The convictions were secured on June 18, 2024, after a five-week jury trial in which Asay, Gastelum, and ALA were found guilty of running a pension fraud scheme. They were also convicted of worker’s compensation fraud, hardship exemption fraud, and money laundering.

As described in court documents, Asay founded and chaired ALA, and Gastelum held multiple roles, including Chief Operating Officer. Between 2011 and 2019, they sold fraudulent retirement plans, worker's compensation coverage, and hardship exemptions.

In the pension fraud scheme, more than 3,000 people were misled into believing their retirement funds would be protected under a 401(k) Plan. Instead, the money was used for personal expenses such as dining, travel, and Asay's personal retirement account. The pension fraud scheme resulted in losses totaling over $620,000. Asay was convicted of money laundering for moving funds through various accounts to disguise their origin.

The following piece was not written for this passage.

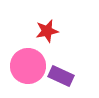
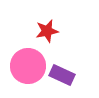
purple rectangle: moved 1 px right, 1 px up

The worker’s compensation fraud entailed Asay and ALA falsely asserting that their insurance coverage was backed by national insurers, which appeared on certificates issued to customers. This scheme generated $2.25 million in premiums. Customers were discouraged from cooperating with government investigations into this fraud.

The hardship exemption fraud involved misrepresenting that they could sell exemptions from the Affordable Care Act’s shared responsibility payment. In reality, only government agencies could issue such exemptions, and these were free for those who qualified.

Additional sentencing was applied as both Asay and Gastelum testified in their defense but were found to have committed perjury. The case was investigated by several federal agencies, and Assistant U.S. Attorneys Michael Tierney, Joseph Barton, and Stephanie Stokman prosecuted the case.